Olive Oil Blood Orange Cake
- 1 Cup (128 g) Cake Flour
- 1 Cup (128 g) All Purpose Flour
- 1 tsp Baking Powder
- 1/4 tsp Baking Soda
- 1/4 tsp Kosher Salt
- 1/2 Cup (125 ml) Olive Oil
- 3/4 Cup (180 ml) Whole Milk
- 1 Cup (200 g) Sugar
- 3 Eggs
- 1 tsp Vanilla Extract
- 1 Tbsp Blood Orange Juice
- 2 Tbsp Blood Orange Zest
Vanilla Creme Fraiche Frosting
- 6 Tbsp Unsalted Butter softened
- 6 Ounces Creme Fraiche
- 1 Vanilla Bean seeds scraped
- 3 Cups (330 g)Powdered Sugar
Preheat Oven to 350 F and prepare 9 x 5 inch loaf pan. (slightly smaller pan works too)
Whisk together flour, baking powder, baking soda, and salt in a medium bowl.

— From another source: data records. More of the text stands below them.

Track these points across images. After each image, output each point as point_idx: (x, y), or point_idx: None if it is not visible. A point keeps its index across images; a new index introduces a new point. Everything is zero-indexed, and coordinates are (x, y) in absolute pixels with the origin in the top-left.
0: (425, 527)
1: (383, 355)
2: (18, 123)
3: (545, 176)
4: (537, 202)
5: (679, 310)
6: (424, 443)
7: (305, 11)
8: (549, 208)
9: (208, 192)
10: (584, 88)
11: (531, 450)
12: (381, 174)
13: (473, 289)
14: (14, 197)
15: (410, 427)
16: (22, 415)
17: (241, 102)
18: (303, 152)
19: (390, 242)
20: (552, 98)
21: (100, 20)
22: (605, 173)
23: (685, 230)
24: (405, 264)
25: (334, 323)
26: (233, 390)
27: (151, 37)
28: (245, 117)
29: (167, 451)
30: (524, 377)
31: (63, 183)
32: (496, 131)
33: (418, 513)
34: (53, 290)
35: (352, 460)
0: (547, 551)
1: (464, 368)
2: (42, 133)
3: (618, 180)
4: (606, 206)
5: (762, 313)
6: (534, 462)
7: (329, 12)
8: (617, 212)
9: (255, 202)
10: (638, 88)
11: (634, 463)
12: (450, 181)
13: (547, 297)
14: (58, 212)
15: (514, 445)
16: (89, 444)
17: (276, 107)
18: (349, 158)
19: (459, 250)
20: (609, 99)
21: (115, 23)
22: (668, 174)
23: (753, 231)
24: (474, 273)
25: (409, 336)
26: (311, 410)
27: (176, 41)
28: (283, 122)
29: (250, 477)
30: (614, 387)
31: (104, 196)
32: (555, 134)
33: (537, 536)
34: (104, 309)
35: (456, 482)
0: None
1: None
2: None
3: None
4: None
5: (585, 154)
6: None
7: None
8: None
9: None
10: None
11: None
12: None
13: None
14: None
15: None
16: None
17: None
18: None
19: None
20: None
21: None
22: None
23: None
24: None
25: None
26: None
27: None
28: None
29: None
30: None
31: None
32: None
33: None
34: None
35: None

Set aside.
In bowl of stand mixer with paddle attachment, mix together olive oil, milk, and sugar until combined.
Add one egg at a time until incorporated.
Continue to mix on medium low adding vanilla, orange juice, and orange zest.
Next spoon in flour mixture.
Mix on medium until a smooth batter is formed. May need to scrape sides and bottom of bowl to incorporate all ingredients.
Pour cake batter into loaf pan.
Place on middle oven rack.
Bake 35-45 minutes or until toothpick inserted into the center comes out with only small crumbs.
Let cake cool on wire rack completely before removing from loaf pan and frosting.
In bowl of stand mixer with whisk attachment, beat butter until smooth.
Combine Creme Fraiche, vanilla bean seeds, and powdered sugar in mixing bowl.
Beat until thick and creamy. Scrape sides and bottom of bowl as needed.